Just last week, Tezos revealed that it is now mandating a comprehensive KYC process for everyone involved in their ICO. This news has left many taken aback and disappointed, especially since the ICO concluded almost twelve months ago. The Tezos initiative has encountered numerous controversies and legal challenges since its inception, with no sign of launching their main or test networks yet. This unexpected requirement may further mar the already troubled reputation of what was once a hopeful crypto venture.
What is Tezos?
Tezos Competing with Ethereum in multiple ways, Tezos aspires to facilitate smart contracts and bolster decentralized apps. The system hinges on a proof-of-stake scheme, where the Tezos Foundation asserts on its site that the protocol is under the stakeholders' governance.
In July 2017, the company successfully raised over $250 million in Bitcoin and Ethereum through its Tezos coin ICO. But soon after, challenges swiftly surfaced.
While the entire saga is too complex to detail here, some pivotal episodes include legal actions, leadership shifts, fines, accusations of securities violations, and a postponed main net launch leading to widespread investor impatience.
According to an article An article on Coin Telegraph from February of this year noted that a Tezos co-founder vowed to go ahead with the platform launch, lawsuits notwithstanding. Yet, official updates seem to only cover a test net launch which itself has not happened yet.
All Your KYC Are Belong to Us
A draw to ICOs has been the anonymity they offer investors. Previously, one could partake in an ICO and promptly receive tokens without undergoing the cumbersome or pricey know-your-customer checks. Many ICOs previously needed only a simple affirmation of non-American residency.
Read our guide to Money Laundering: Global Regulatory Measures
Everything shifted with the intervention of the US SEC. step up their rhetoric in reference to ICOs.
Presently, it's becoming typical for ICOs, either US-operated or inviting US participants, to require identity verifications prior to engagement. Some are taking it a step further by necessitating accredited investor identity verifications for every participant, irrespective of their citizenship or residency. The approach is due to fewer SEC regulations applying to just accredited investments.
What's notable is Tezos is requesting these verifications almost a year after concluding their ICO.
Ethereum co-creator Vitalik Buterin also shared their views on Tezos' official Twitter platform.
This seems counterintuitive. Why can't third parties simply automate a process to analyze BTC/ETH chains, determine contributions, assess the correct XTZ allocation, and establish the genesis block independent of Tezos involvement?
That's akin to how Ethereum's launch was managed.

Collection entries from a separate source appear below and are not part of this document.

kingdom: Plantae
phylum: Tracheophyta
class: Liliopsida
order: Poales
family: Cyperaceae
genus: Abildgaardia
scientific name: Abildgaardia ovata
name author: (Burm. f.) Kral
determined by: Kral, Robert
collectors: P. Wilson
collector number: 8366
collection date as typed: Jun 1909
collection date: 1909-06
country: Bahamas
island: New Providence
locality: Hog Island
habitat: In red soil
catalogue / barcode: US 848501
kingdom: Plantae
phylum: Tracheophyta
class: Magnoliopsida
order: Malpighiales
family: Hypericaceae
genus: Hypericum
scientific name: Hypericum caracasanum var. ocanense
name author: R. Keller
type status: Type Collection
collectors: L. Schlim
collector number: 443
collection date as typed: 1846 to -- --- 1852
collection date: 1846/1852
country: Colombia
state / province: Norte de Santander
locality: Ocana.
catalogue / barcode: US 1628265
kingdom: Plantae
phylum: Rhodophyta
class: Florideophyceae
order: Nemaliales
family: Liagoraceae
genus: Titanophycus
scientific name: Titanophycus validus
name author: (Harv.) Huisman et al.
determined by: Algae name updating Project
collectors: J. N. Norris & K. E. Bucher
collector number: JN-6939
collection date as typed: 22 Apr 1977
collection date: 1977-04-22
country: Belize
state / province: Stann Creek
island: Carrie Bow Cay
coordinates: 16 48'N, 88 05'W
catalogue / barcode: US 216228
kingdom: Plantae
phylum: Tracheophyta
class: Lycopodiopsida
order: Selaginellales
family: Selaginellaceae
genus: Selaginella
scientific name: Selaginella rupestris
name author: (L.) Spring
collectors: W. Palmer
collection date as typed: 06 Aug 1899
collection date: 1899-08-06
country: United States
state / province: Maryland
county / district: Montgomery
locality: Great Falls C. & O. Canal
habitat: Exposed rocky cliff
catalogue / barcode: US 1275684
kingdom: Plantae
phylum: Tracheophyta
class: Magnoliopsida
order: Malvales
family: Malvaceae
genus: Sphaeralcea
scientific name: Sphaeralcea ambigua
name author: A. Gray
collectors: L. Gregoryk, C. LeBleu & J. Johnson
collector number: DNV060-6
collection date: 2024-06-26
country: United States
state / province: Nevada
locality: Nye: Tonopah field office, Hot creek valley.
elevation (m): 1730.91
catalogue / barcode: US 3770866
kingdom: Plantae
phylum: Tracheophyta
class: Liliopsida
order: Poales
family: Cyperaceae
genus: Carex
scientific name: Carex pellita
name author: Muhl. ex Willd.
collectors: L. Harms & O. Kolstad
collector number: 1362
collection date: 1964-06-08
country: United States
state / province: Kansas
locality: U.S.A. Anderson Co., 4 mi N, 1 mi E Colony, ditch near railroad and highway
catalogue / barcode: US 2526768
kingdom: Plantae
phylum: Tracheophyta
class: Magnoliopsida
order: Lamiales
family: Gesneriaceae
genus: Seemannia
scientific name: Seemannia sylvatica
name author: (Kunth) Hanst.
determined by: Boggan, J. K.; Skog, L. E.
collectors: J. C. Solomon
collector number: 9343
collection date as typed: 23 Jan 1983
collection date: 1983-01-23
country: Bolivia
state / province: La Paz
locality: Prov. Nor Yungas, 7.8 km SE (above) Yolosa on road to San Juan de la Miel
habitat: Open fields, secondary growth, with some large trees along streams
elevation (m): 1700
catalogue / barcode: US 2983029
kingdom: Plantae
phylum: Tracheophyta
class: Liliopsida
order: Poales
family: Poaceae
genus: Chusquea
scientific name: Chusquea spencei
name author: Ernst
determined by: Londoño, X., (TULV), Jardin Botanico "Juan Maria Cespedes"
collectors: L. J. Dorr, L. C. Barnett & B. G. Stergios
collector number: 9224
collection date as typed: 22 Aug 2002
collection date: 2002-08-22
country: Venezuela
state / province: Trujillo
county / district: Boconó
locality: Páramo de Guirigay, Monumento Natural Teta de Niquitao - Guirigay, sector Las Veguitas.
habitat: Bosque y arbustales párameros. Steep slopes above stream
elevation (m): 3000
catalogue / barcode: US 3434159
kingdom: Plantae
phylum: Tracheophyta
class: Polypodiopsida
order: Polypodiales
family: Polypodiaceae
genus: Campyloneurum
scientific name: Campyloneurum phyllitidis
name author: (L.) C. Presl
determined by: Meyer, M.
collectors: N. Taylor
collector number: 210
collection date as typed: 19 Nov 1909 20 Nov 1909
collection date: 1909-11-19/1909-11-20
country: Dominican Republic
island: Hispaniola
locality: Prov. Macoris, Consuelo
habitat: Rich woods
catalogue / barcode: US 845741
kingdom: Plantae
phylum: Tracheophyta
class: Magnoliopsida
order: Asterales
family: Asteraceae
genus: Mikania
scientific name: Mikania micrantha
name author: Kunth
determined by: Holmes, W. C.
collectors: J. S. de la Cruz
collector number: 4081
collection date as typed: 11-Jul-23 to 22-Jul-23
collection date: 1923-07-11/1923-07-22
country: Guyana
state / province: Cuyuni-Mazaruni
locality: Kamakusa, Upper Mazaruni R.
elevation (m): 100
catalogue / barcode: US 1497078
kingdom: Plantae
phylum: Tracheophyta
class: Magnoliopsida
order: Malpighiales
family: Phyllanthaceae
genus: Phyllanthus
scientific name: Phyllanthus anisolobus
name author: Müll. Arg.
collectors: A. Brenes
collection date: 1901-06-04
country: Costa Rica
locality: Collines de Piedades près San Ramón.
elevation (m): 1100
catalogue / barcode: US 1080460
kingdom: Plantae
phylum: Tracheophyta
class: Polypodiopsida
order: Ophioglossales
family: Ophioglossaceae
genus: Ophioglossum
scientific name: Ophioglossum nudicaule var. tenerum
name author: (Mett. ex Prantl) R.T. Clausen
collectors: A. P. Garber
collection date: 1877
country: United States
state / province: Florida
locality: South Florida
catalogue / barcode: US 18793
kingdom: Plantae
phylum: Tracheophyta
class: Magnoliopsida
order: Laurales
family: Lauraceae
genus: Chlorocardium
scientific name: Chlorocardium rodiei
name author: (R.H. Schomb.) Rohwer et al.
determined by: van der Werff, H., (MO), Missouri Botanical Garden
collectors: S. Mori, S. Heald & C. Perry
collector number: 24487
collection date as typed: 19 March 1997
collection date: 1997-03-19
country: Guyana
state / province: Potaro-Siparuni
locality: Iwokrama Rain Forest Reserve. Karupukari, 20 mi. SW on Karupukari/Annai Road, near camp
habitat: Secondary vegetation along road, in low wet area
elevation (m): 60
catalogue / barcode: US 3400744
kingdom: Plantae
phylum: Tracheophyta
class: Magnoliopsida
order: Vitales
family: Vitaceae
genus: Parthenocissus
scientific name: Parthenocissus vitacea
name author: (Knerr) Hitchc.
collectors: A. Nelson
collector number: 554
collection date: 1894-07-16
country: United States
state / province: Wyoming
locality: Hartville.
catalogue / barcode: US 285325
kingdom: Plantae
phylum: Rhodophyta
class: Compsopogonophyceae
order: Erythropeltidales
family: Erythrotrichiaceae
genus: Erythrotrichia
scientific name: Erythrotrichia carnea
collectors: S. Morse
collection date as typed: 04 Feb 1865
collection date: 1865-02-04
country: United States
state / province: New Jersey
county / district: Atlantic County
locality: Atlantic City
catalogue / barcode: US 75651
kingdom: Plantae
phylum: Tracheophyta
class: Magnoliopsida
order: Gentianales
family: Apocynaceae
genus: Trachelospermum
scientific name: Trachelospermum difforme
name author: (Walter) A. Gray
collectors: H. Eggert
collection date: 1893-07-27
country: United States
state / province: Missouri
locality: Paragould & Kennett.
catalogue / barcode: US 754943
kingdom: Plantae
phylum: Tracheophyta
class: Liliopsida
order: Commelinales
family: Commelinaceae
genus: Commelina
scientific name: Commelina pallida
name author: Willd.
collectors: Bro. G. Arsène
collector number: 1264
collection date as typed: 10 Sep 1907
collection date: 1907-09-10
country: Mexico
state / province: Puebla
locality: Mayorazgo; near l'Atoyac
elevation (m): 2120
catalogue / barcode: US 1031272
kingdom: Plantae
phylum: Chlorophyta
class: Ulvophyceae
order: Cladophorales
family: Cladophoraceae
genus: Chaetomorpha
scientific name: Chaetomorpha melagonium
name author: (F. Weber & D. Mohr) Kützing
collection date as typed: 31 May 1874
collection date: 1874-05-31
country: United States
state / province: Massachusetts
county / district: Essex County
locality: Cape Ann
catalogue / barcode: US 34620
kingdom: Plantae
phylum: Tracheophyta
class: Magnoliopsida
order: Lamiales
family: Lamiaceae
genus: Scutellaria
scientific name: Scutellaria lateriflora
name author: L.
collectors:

— vitalik.eth (@VitalikButerin) June 11, 2018
Apart from Buterin, the community's reaction has been overwhelmingly unfavorable. Many people voiced their displeasure over the constant delays and turmoil, and now, asking for investor identification nearly a year on, strikes many as baffling.
Is this KYC going to exclude US citizens? It's the burning question, yet without a clear answer.
— Charles Douthat (@creiddouthat) June 10, 2018
Numerous US-based investors are growing increasingly impatient for clarification from Tezos on potential retroactive exclusions. Tezos seems yet to address these worries with comments being issued just shortly before this writing, reflecting this ongoing concern.
https://twitter.com/meyou5ick/status/1006320546878054400
Further disillusionment exists with Tezos’ seemingly endless string of scandals and setbacks.
Might Established ICO Campaigns Adopt a Similar Approach?
What remains to be seen is whether other initiatives, aiming to stay within the ambit of ever-changing regulations, will impose similar post-facto KYC demands.
Due to how cryptocurrencies are constructed, if a project has launched or tokens are distributed, such demands might be ignored. Tezos finds itself in a unique spot: it hasn’t formally launched, and its coins aren’t released, positioning them to possibly withhold coins until compliance.
It seems likely more ventures will require upfront identification, and it should be a consideration for prospective participants. Yet, Tezos' abrupt request for post-ICO identity checks seems deceitful and one the community might not readily accept, except perhaps for the ardent advocates.